_Provided data_.
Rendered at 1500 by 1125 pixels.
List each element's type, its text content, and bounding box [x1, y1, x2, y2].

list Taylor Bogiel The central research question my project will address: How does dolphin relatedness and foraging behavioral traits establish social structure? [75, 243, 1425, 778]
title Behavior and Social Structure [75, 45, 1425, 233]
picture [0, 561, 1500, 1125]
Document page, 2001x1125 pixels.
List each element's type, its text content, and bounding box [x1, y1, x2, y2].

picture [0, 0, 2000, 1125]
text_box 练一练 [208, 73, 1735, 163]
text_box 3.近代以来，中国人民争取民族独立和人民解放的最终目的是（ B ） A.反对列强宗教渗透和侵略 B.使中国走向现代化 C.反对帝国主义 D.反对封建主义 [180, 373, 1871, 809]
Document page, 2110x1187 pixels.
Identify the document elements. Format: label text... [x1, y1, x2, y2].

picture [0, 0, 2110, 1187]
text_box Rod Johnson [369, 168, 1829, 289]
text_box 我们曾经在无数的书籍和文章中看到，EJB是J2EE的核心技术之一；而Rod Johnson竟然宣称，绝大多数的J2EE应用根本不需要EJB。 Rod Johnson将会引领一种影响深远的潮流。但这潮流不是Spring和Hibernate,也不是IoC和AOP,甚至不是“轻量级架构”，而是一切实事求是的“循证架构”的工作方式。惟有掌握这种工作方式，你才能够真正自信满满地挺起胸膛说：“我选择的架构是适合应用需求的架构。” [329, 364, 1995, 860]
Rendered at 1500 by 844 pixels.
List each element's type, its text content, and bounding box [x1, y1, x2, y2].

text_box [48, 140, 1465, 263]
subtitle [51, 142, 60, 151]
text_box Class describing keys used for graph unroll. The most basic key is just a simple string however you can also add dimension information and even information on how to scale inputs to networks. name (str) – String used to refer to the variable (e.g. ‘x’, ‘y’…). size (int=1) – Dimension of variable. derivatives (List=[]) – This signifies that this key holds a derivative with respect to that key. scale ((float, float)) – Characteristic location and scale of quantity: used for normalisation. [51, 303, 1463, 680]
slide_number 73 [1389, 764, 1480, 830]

_Aim of the exercise_.
Among the lines of the material, find those that hold the word "pixels" and copy them.

_Solution to this problem_.
Rendered at 1500 by 1125 pixels.
Document page, 2001x1125 pixels.
Document page, 2110x1187 pixels.
Rendered at 1500 by 844 pixels.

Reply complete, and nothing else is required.